BEGIN THE DATA

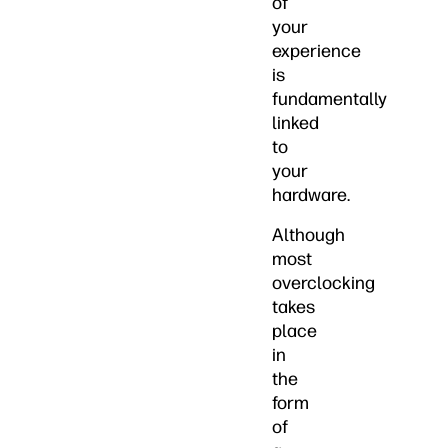
of
your
experience
is
fundamentally
linked
to
your
hardware.
Although
most
overclocking
takes
place
in
the
form
of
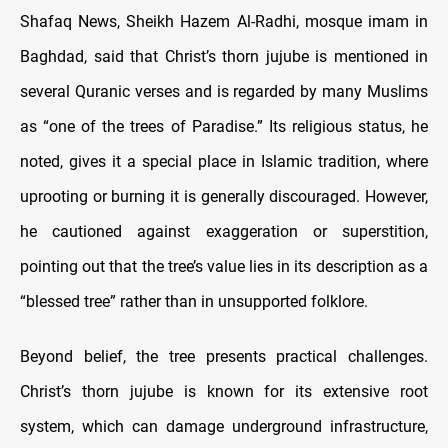
Shafaq News, Sheikh Hazem Al-Radhi, mosque imam in
Baghdad, said that Christ’s thorn jujube is mentioned in
several Quranic verses and is regarded by many Muslims
as “one of the trees of Paradise.” Its religious status, he
noted, gives it a special place in Islamic tradition, where
uprooting or burning it is generally discouraged. However,
he cautioned against exaggeration or superstition,
pointing out that the tree’s value lies in its description as a
“blessed tree” rather than in unsupported folklore.
Beyond belief, the tree presents practical challenges.
Christ’s thorn jujube is known for its extensive root
system, which can damage underground infrastructure,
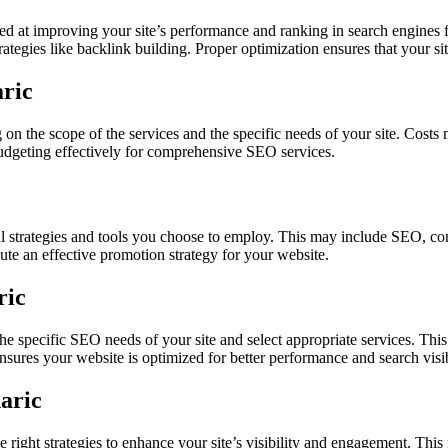
 at improving your site’s performance and ranking in search engines f
tegies like backlink building. Proper optimization ensures that your si
aric
on the scope of the services and the specific needs of your site. Cost
budgeting effectively for comprehensive SEO services.
strategies and tools you choose to employ. This may include SEO, conte
te an effective promotion strategy for your website.
ric
the specific SEO needs of your site and select appropriate services. Th
sures your website is optimized for better performance and search visib
aric
right strategies to enhance your site’s visibility and engagement. Thi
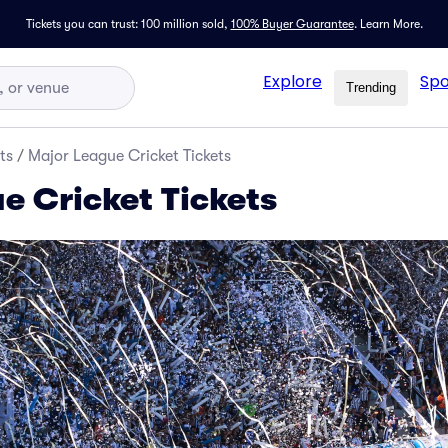
Tickets you can trust: 100 million sold,
100% Buyer Guarantee
.
Learn More.
Explore
Spo
Trending
ts
/
Major League Cricket Tickets
e Cricket Tickets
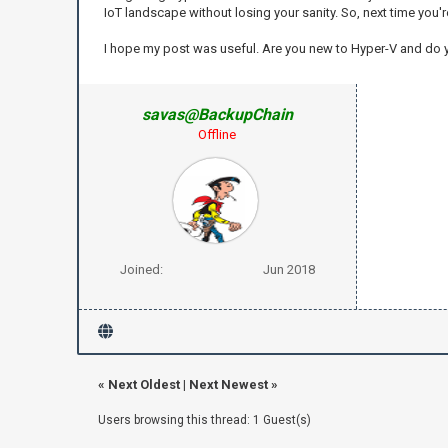
IoT landscape without losing your sanity. So, next time you'
I hope my post was useful. Are you new to Hyper-V and do
savas@BackupChain
Offline
Joined:
Jun 2018
«
Next Oldest
|
Next Newest
»
Users browsing this thread: 1 Guest(s)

END THE DATA

**WHAT THE EXERCISE ASKS:** Look through the data and gather every line with the string "Cricket" in it.

**RESULT OF THE TASK:**
Major League Cricket Tickets
e Cricket Tickets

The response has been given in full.